Start of Block

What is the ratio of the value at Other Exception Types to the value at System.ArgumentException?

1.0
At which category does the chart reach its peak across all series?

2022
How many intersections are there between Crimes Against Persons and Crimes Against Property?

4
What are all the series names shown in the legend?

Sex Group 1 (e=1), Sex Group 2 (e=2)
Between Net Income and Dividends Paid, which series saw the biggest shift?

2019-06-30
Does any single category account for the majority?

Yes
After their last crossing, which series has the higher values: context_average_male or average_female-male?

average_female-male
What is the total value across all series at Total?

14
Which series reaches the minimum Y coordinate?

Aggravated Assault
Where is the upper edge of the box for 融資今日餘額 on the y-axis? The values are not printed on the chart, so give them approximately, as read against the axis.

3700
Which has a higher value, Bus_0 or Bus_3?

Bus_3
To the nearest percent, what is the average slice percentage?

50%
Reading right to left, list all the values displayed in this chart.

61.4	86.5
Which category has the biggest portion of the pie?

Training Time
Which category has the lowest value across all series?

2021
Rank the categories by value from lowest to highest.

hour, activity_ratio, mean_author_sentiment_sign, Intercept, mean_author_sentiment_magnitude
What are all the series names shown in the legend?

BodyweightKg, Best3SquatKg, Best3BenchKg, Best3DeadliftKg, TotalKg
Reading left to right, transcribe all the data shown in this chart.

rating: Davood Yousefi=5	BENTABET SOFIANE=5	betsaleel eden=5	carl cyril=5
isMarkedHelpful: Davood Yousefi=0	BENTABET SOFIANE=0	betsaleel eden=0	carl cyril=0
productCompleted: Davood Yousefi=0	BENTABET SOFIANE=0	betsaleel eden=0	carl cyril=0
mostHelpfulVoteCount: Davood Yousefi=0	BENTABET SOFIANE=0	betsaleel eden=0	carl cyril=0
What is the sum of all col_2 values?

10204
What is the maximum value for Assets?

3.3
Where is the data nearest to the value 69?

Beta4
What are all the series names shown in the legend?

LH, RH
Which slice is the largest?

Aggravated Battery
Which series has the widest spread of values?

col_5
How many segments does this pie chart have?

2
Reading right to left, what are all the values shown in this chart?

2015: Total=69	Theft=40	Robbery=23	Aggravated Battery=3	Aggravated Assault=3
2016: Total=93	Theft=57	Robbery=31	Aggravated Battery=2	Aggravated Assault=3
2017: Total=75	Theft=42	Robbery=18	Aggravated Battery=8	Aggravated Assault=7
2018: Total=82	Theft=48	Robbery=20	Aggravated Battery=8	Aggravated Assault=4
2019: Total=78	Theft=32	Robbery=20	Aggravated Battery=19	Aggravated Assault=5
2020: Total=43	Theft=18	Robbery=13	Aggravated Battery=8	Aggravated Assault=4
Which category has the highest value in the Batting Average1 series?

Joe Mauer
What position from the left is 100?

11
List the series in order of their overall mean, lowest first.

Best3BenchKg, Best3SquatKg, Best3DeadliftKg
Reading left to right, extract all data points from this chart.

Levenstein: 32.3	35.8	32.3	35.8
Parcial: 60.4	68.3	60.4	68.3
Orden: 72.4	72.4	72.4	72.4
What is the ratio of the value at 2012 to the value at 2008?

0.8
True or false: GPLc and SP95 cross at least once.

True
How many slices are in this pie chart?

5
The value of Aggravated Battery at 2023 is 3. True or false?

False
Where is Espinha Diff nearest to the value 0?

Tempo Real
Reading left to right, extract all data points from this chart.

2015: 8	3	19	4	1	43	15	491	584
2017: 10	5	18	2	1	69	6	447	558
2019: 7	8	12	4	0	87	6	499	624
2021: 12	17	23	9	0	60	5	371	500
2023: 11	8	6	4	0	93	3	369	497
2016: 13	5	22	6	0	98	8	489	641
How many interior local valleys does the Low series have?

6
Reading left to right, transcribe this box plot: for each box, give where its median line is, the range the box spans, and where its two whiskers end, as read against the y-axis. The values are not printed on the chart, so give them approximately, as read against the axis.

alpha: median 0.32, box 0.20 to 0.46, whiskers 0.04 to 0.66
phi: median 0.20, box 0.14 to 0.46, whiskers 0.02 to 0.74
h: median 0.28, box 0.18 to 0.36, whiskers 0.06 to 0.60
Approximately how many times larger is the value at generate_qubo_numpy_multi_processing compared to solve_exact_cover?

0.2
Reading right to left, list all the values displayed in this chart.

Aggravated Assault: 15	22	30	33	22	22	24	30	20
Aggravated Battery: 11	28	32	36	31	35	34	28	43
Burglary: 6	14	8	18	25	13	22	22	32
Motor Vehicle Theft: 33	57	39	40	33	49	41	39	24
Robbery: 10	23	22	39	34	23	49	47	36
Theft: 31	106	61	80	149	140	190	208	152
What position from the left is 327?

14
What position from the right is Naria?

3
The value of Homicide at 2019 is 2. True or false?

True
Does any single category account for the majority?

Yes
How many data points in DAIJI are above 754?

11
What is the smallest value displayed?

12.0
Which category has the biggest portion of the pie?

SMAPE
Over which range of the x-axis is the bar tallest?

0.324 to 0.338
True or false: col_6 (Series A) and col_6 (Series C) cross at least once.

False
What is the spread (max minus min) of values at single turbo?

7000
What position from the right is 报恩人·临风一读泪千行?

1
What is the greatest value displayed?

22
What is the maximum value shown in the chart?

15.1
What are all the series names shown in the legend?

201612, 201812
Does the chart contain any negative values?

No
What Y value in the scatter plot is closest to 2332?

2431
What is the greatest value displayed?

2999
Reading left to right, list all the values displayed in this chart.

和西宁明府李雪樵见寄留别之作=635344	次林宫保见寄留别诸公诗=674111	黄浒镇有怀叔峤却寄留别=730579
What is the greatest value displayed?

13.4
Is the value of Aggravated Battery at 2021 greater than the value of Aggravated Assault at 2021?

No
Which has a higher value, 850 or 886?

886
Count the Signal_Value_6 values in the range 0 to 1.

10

End of Block

Copy out all of the data above word for word, keeping every line as it stands.

What is the ratio of the value at Other Exception Types to the value at System.ArgumentException?

1.0
At which category does the chart reach its peak across all series?

2022
How many intersections are there between Crimes Against Persons and Crimes Against Property?

4
What are all the series names shown in the legend?

Sex Group 1 (e=1), Sex Group 2 (e=2)
Between Net Income and Dividends Paid, which series saw the biggest shift?

2019-06-30
Does any single category account for the majority?

Yes
After their last crossing, which series has the higher values: context_average_male or average_female-male?

average_female-male
What is the total value across all series at Total?

14
Which series reaches the minimum Y coordinate?

Aggravated Assault
Where is the upper edge of the box for 融資今日餘額 on the y-axis? The values are not printed on the chart, so give them approximately, as read against the axis.

3700
Which has a higher value, Bus_0 or Bus_3?

Bus_3
To the nearest percent, what is the average slice percentage?

50%
Reading right to left, list all the values displayed in this chart.

61.4	86.5
Which category has the biggest portion of the pie?

Training Time
Which category has the lowest value across all series?

2021
Rank the categories by value from lowest to highest.

hour, activity_ratio, mean_author_sentiment_sign, Intercept, mean_author_sentiment_magnitude
What are all the series names shown in the legend?

BodyweightKg, Best3SquatKg, Best3BenchKg, Best3DeadliftKg, TotalKg
Reading left to right, transcribe all the data shown in this chart.

rating: Davood Yousefi=5	BENTABET SOFIANE=5	betsaleel eden=5	carl cyril=5
isMarkedHelpful: Davood Yousefi=0	BENTABET SOFIANE=0	betsaleel eden=0	carl cyril=0
productCompleted: Davood Yousefi=0	BENTABET SOFIANE=0	betsaleel eden=0	carl cyril=0
mostHelpfulVoteCount: Davood Yousefi=0	BENTABET SOFIANE=0	betsaleel eden=0	carl cyril=0
What is the sum of all col_2 values?

10204
What is the maximum value for Assets?

3.3
Where is the data nearest to the value 69?

Beta4
What are all the series names shown in the legend?

LH, RH
Which slice is the largest?

Aggravated Battery
Which series has the widest spread of values?

col_5
How many segments does this pie chart have?

2
Reading right to left, what are all the values shown in this chart?

2015: Total=69	Theft=40	Robbery=23	Aggravated Battery=3	Aggravated Assault=3
2016: Total=93	Theft=57	Robbery=31	Aggravated Battery=2	Aggravated Assault=3
2017: Total=75	Theft=42	Robbery=18	Aggravated Battery=8	Aggravated Assault=7
2018: Total=82	Theft=48	Robbery=20	Aggravated Battery=8	Aggravated Assault=4
2019: Total=78	Theft=32	Robbery=20	Aggravated Battery=19	Aggravated Assault=5
2020: Total=43	Theft=18	Robbery=13	Aggravated Battery=8	Aggravated Assault=4
Which category has the highest value in the Batting Average1 series?

Joe Mauer
What position from the left is 100?

11
List the series in order of their overall mean, lowest first.

Best3BenchKg, Best3SquatKg, Best3DeadliftKg
Reading left to right, extract all data points from this chart.

Levenstein: 32.3	35.8	32.3	35.8
Parcial: 60.4	68.3	60.4	68.3
Orden: 72.4	72.4	72.4	72.4
What is the ratio of the value at 2012 to the value at 2008?

0.8
True or false: GPLc and SP95 cross at least once.

True
How many slices are in this pie chart?

5
The value of Aggravated Battery at 2023 is 3. True or false?

False
Where is Espinha Diff nearest to the value 0?

Tempo Real
Reading left to right, extract all data points from this chart.

2015: 8	3	19	4	1	43	15	491	584
2017: 10	5	18	2	1	69	6	447	558
2019: 7	8	12	4	0	87	6	499	624
2021: 12	17	23	9	0	60	5	371	500
2023: 11	8	6	4	0	93	3	369	497
2016: 13	5	22	6	0	98	8	489	641
How many interior local valleys does the Low series have?

6
Reading left to right, transcribe this box plot: for each box, give where its median line is, the range the box spans, and where its two whiskers end, as read against the y-axis. The values are not printed on the chart, so give them approximately, as read against the axis.

alpha: median 0.32, box 0.20 to 0.46, whiskers 0.04 to 0.66
phi: median 0.20, box 0.14 to 0.46, whiskers 0.02 to 0.74
h: median 0.28, box 0.18 to 0.36, whiskers 0.06 to 0.60
Approximately how many times larger is the value at generate_qubo_numpy_multi_processing compared to solve_exact_cover?

0.2
Reading right to left, list all the values displayed in this chart.

Aggravated Assault: 15	22	30	33	22	22	24	30	20
Aggravated Battery: 11	28	32	36	31	35	34	28	43
Burglary: 6	14	8	18	25	13	22	22	32
Motor Vehicle Theft: 33	57	39	40	33	49	41	39	24
Robbery: 10	23	22	39	34	23	49	47	36
Theft: 31	106	61	80	149	140	190	208	152
What position from the left is 327?

14
What position from the right is Naria?

3
The value of Homicide at 2019 is 2. True or false?

True
Does any single category account for the majority?

Yes
How many data points in DAIJI are above 754?

11
What is the smallest value displayed?

12.0
Which category has the biggest portion of the pie?

SMAPE
Over which range of the x-axis is the bar tallest?

0.324 to 0.338
True or false: col_6 (Series A) and col_6 (Series C) cross at least once.

False
What is the spread (max minus min) of values at single turbo?

7000
What position from the right is 报恩人·临风一读泪千行?

1
What is the greatest value displayed?

22
What is the maximum value shown in the chart?

15.1
What are all the series names shown in the legend?

201612, 201812
Does the chart contain any negative values?

No
What Y value in the scatter plot is closest to 2332?

2431
What is the greatest value displayed?

2999
Reading left to right, list all the values displayed in this chart.

和西宁明府李雪樵见寄留别之作=635344	次林宫保见寄留别诸公诗=674111	黄浒镇有怀叔峤却寄留别=730579
What is the greatest value displayed?

13.4
Is the value of Aggravated Battery at 2021 greater than the value of Aggravated Assault at 2021?

No
Which has a higher value, 850 or 886?

886
Count the Signal_Value_6 values in the range 0 to 1.

10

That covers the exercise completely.